Randomized clinical trials involving patients in an acute or nonacute care setting.
We recorded trial characteristics, self-reported trial discontinuation, and self-reported reasons for discontinuation from protocols, corresponding publications, institutional review board files, and a survey of investigators.
Of 894 randomized clinical trials, 64 (7%) were acute care randomized clinical trials (29 critical care and 35 emergency care). Compared with the 830 nonacute care randomized clinical trials, acute care randomized clinical trials were more frequently discontinued (28 of 64, 44% vs 221 of 830, 27%; p = 0.004). Slow recruitment was the most frequent reason for discontinuation, both in acute care (13 of 64, 20%) and in nonacute care randomized clinical trials (7 of 64, 11%). Logistic regression analyses suggested the acute care setting as an independent risk factor for randomized clinical trial discontinuation specifically as a result of slow recruitment (odds ratio, 4.00; 95% CI, 1.72-9.31) after adjusting for other established risk factors, including nonindustry sponsorship and small sample size.

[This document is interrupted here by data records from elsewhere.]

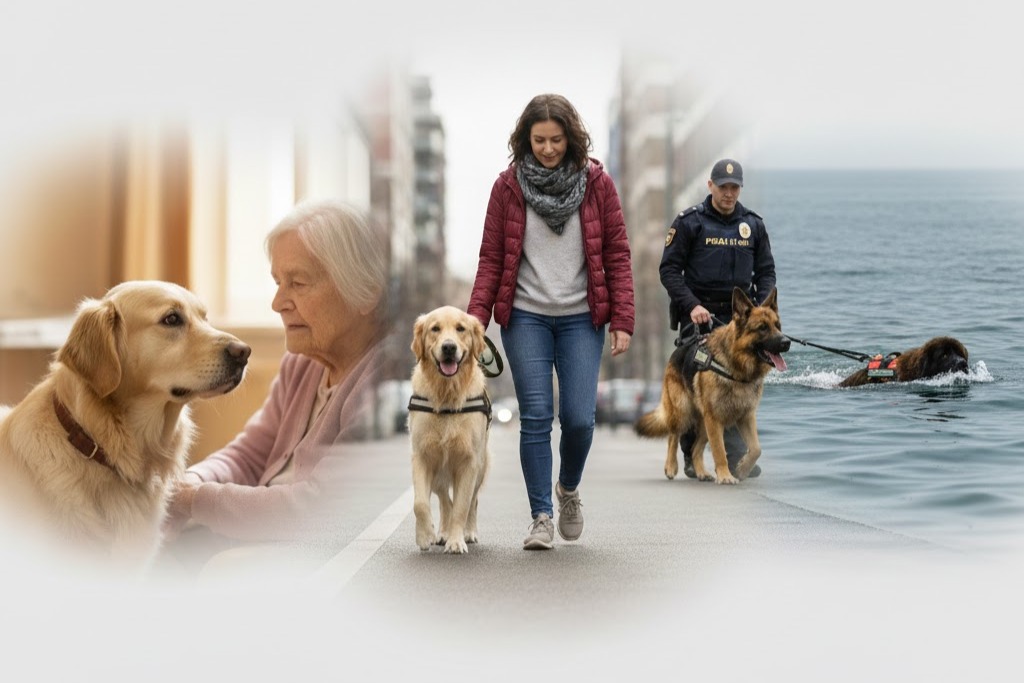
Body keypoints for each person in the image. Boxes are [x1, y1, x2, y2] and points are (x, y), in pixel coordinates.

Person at [160, 199, 390, 576]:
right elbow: (249, 455)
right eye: (277, 283)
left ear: (366, 291)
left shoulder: (387, 385)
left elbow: (318, 510)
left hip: (329, 555)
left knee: (216, 570)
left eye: (297, 283)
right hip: (262, 536)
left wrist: (192, 500)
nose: (278, 303)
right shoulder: (304, 361)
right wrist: (190, 483)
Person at [468, 93, 635, 550]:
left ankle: (568, 489)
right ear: (525, 139)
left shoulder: (598, 184)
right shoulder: (507, 188)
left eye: (555, 140)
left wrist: (623, 317)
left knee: (579, 420)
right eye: (538, 140)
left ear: (571, 138)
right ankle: (541, 515)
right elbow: (491, 260)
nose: (546, 148)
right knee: (537, 417)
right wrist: (473, 322)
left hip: (583, 317)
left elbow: (617, 254)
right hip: (526, 318)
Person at [659, 158, 777, 478]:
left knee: (742, 378)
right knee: (694, 375)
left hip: (740, 317)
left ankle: (737, 451)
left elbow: (766, 272)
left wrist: (760, 310)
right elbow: (669, 271)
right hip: (700, 317)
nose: (729, 193)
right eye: (723, 187)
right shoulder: (689, 222)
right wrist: (692, 305)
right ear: (710, 186)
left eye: (734, 187)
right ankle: (690, 452)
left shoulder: (753, 225)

Acute care randomized clinical trials are more vulnerable to premature discontinuation than nonacute care randomized clinical trials and have an approximately four-fold higher risk of discontinuation due to slow recruitment. These results highlight the need for strategies to reliably prevent and resolve slow patient recruitment in randomized clinical trials conducted in the critical and emergency care setting.

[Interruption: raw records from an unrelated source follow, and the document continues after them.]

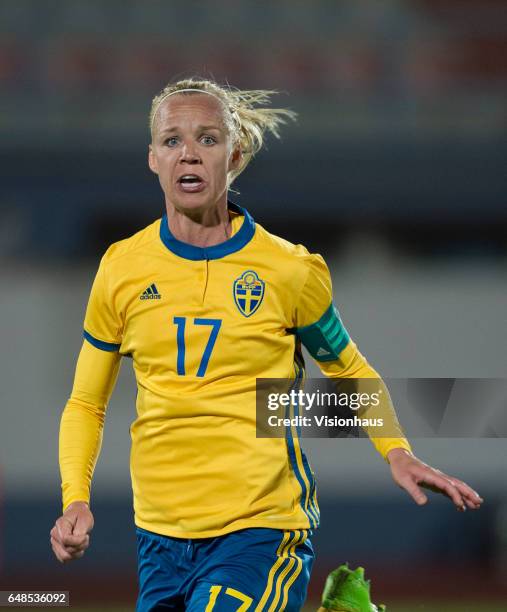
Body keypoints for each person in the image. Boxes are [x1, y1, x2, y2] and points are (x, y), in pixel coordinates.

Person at [50, 78, 483, 611]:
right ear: (152, 159)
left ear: (233, 156)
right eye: (172, 140)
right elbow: (87, 402)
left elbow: (347, 368)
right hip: (159, 539)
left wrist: (397, 451)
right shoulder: (121, 269)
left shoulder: (287, 270)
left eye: (207, 139)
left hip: (262, 530)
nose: (189, 153)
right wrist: (76, 499)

由于招募时间窗口狭窄且许多患者无法提供知情同意,在重症或急诊护理(急性护理)环境中招募患者的随机临床试验具有挑战性。为了评估招募挑战导致随机临床试验中止的程度,我们比较了急性护理和非急性护理随机临床试验的中止情况。
对2000年至2003年间瑞士、德国和加拿大的六个机构审查委员会批准的894项随机临床试验进行回顾性队列研究。
涉及急性或非急性护理环境中患者的随机临床试验。
我们从方案、相应出版物、机构审查委员会文件以及对研究者的调查中记录了试验特征、自我报告的试验中止情况以及自我报告的中止原因。

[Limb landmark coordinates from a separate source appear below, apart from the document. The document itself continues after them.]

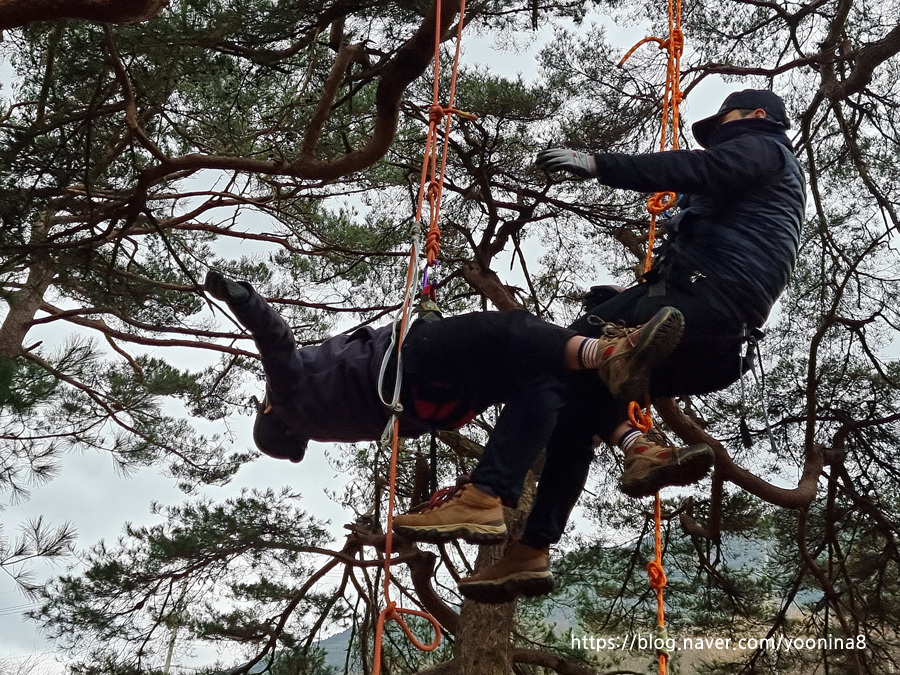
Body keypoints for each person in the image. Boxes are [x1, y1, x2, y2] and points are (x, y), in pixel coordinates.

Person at [395, 89, 806, 604]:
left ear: (757, 116)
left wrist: (598, 164)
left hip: (698, 302)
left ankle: (486, 493)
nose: (719, 133)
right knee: (577, 403)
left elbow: (696, 169)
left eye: (726, 120)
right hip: (721, 342)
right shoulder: (772, 188)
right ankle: (540, 542)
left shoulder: (764, 147)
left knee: (551, 358)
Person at [203, 270, 685, 549]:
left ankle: (632, 444)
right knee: (513, 329)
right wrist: (242, 297)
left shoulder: (327, 423)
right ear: (271, 415)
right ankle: (607, 353)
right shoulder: (289, 396)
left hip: (442, 402)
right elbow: (274, 339)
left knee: (546, 382)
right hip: (411, 363)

在894项随机临床试验中,64项(7%)为急性护理随机临床试验(29项重症护理和35项急诊护理)。与830项非急性护理随机临床试验相比,急性护理随机临床试验更频繁地中止(64项中的28项,44% 对830项中的221项,27%;p = 0.004)。招募缓慢是中止的最常见原因,在急性护理(64项中的13项,20%)和非急性护理随机临床试验(64项中的7项,11%)中均如此。逻辑回归分析表明,在调整了包括非行业赞助和小样本量等其他既定风险因素后,急性护理环境是随机临床试验因招募缓慢而中止的独立风险因素(比值比,4.00;95% CI,1.72 - 9.31)。
与非急性护理随机临床试验相比,急性护理随机临床试验更容易过早中止,因招募缓慢而中止的风险大约高四倍。这些结果凸显了在重症和急诊护理环境中进行的随机临床试验中,需要采取策略来可靠地预防和解决患者招募缓慢的问题。